What are the new rules?
You won’t be allowed to bring things like plastic cutlery and plates, cups, straws or food containers on to the island – if you do, you could risk a fine of up to €500.
The new rules, which came into force on 15th May, also mean that shops, bars and restaurants on the island won’t be able to give customers any single-use plastics. They’ve been given 90 days to get rid of existing stock.
One item to escape the ban so far is small plastic water bottles – but the local authorities will be handing out free reusable water bottles this summer, with a view to banning single-use water bottles next year
So, if you‘re planning to visit the island with your students, this offers a fantastic opportunity for them to learn more about the issues around single-use plastics.
Why has Capri taken this step?
The EU as a whole will ban single-use plastics from 2021, so what’s made Capri decide to act earlier?
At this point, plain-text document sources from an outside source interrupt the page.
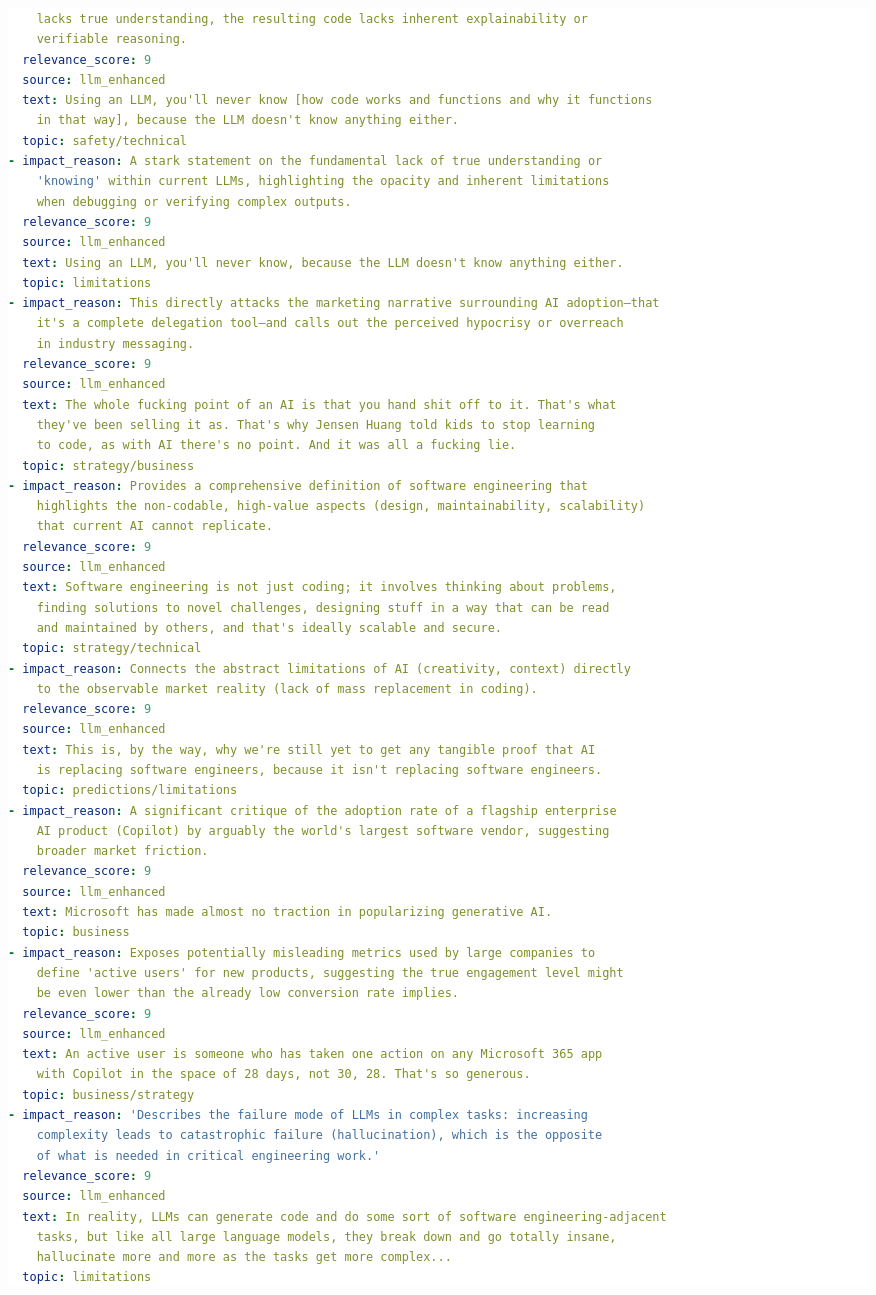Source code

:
 ```yaml
    lacks true understanding, the resulting code lacks inherent explainability or
    verifiable reasoning.
  relevance_score: 9
  source: llm_enhanced
  text: Using an LLM, you'll never know [how code works and functions and why it functions
    in that way], because the LLM doesn't know anything either.
  topic: safety/technical
- impact_reason: A stark statement on the fundamental lack of true understanding or
    'knowing' within current LLMs, highlighting the opacity and inherent limitations
    when debugging or verifying complex outputs.
  relevance_score: 9
  source: llm_enhanced
  text: Using an LLM, you'll never know, because the LLM doesn't know anything either.
  topic: limitations
- impact_reason: This directly attacks the marketing narrative surrounding AI adoption—that
    it's a complete delegation tool—and calls out the perceived hypocrisy or overreach
    in industry messaging.
  relevance_score: 9
  source: llm_enhanced
  text: The whole fucking point of an AI is that you hand shit off to it. That's what
    they've been selling it as. That's why Jensen Huang told kids to stop learning
    to code, as with AI there's no point. And it was all a fucking lie.
  topic: strategy/business
- impact_reason: Provides a comprehensive definition of software engineering that
    highlights the non-codable, high-value aspects (design, maintainability, scalability)
    that current AI cannot replicate.
  relevance_score: 9
  source: llm_enhanced
  text: Software engineering is not just coding; it involves thinking about problems,
    finding solutions to novel challenges, designing stuff in a way that can be read
    and maintained by others, and that's ideally scalable and secure.
  topic: strategy/technical
- impact_reason: Connects the abstract limitations of AI (creativity, context) directly
    to the observable market reality (lack of mass replacement in coding).
  relevance_score: 9
  source: llm_enhanced
  text: This is, by the way, why we're still yet to get any tangible proof that AI
    is replacing software engineers, because it isn't replacing software engineers.
  topic: predictions/limitations
- impact_reason: A significant critique of the adoption rate of a flagship enterprise
    AI product (Copilot) by arguably the world's largest software vendor, suggesting
    broader market friction.
  relevance_score: 9
  source: llm_enhanced
  text: Microsoft has made almost no traction in popularizing generative AI.
  topic: business
- impact_reason: Exposes potentially misleading metrics used by large companies to
    define 'active users' for new products, suggesting the true engagement level might
    be even lower than the already low conversion rate implies.
  relevance_score: 9
  source: llm_enhanced
  text: An active user is someone who has taken one action on any Microsoft 365 app
    with Copilot in the space of 28 days, not 30, 28. That's so generous.
  topic: business/strategy
- impact_reason: 'Describes the failure mode of LLMs in complex tasks: increasing
    complexity leads to catastrophic failure (hallucination), which is the opposite
    of what is needed in critical engineering work.'
  relevance_score: 9
  source: llm_enhanced
  text: In reality, LLMs can generate code and do some sort of software engineering-adjacent
    tasks, but like all large language models, they break down and go totally insane,
    hallucinate more and more as the tasks get more complex...
  topic: limitations
```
Well, in 2017 Legambiente, and Italian environmentalist association, found that the sea between Capri and the mainland contained the largest amount of plastic residue in the entire region of Campania.
The mayor of Capri, Gianni De Martino, has said that the measure has been taken not only to protect the environment in and around Capri, but also to bring greater attention to the global impact of single-use plastics.
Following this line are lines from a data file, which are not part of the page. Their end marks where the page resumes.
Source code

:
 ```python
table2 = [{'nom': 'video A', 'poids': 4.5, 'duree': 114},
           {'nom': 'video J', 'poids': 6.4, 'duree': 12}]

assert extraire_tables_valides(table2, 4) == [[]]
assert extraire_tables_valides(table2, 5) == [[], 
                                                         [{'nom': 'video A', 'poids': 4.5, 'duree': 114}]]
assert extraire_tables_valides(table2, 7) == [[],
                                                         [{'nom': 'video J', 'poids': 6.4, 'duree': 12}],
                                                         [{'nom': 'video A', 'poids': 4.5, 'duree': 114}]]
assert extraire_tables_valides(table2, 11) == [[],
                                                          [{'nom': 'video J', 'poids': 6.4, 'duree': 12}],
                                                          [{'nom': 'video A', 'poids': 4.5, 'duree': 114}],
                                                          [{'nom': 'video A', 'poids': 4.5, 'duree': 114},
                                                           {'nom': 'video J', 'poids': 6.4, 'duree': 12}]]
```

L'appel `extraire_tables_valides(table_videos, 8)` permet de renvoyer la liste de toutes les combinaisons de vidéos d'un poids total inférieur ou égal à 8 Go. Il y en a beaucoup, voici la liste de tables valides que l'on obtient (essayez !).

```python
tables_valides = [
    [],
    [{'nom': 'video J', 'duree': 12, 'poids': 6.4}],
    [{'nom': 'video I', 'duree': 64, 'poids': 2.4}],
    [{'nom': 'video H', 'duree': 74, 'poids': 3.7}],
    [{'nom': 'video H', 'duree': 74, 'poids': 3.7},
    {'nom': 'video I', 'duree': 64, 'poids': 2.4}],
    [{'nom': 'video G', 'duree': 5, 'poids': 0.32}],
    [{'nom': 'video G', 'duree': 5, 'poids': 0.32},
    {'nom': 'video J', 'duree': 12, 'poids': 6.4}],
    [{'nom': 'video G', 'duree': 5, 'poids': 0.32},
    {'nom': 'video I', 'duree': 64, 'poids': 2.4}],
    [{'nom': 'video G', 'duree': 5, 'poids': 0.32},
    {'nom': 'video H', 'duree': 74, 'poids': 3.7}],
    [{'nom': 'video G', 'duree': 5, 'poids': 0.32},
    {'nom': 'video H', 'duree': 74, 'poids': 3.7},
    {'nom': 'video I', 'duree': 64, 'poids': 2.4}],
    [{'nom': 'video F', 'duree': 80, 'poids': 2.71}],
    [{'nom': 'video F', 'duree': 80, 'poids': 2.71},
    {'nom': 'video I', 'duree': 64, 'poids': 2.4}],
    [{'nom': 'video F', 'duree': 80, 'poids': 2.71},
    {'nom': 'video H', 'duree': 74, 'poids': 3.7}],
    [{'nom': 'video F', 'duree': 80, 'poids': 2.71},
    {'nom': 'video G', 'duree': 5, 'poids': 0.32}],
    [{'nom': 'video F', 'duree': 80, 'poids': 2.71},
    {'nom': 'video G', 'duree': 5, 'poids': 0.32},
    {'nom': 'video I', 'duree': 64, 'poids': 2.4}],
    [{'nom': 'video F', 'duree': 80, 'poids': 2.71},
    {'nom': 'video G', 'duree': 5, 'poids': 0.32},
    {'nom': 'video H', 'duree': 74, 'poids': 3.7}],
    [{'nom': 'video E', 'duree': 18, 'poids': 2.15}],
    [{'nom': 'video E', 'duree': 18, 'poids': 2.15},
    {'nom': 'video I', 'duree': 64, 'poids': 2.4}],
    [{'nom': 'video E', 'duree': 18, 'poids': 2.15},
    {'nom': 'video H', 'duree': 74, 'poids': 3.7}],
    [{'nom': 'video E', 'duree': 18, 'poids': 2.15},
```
And Capri isn’t actually the first Italian commune to ban single-use plastics. In fact, the Tremiti islands, off the coast of Puglia, have had a ban on single-use plastics in force since last summer.
There are also plans to ban single-use plastics on the island of Procida and in the city of Naples. And Puglia will ban single-use plastics near beaches.
What’s the problem with single-use plastics?
One of the issues with single-use plastics is the sheer amount that we’re consuming, especially when you consider that just 9% of the nine billion tonnes of plastic the world has ever produced has been recycled.
When we throw single-use plastics away, they can cause serious issues for our environment.
We all know about animals getting caught up in plastic, or eating it in a case of mistaken identity, all of which plays havoc with ecosystems. But plastic can have other equally devastating effects.
Plastic can block up waterways, creating stagnant pools in which malaria-carrying mosquitoes can breed, causing increased transmission of that deadly disease and other vector-borne diseases.
Plastic is a problem because it doesn’t just biodegrade and disappear into the soil. It will break down, eventually, but it releases toxic chemicals and microplastics as it does so, which make their way into our food chain.
Microplastics have already been found in table salt, and bottled and tap water. Eventually, these toxic chemicals and microplastics make it into our bodies causing cancer, infertility and birth defects among other things.
And single-use plastics are expensive to clean up too – it’s estimated to cost around €630 million each year to clean Europe’s beaches.
If you’re heading to Capri on your school trip to Naples and Sorrento, you will have to be careful not to bring single-use plastics on to the island if you want to avoid a fine.
But wherever you go on your next school trip, banning single-use plastic from your trip could not only be great for the environment, but also gives you the perfect opportunity to teach the next generation about responsible and sustainable tourism.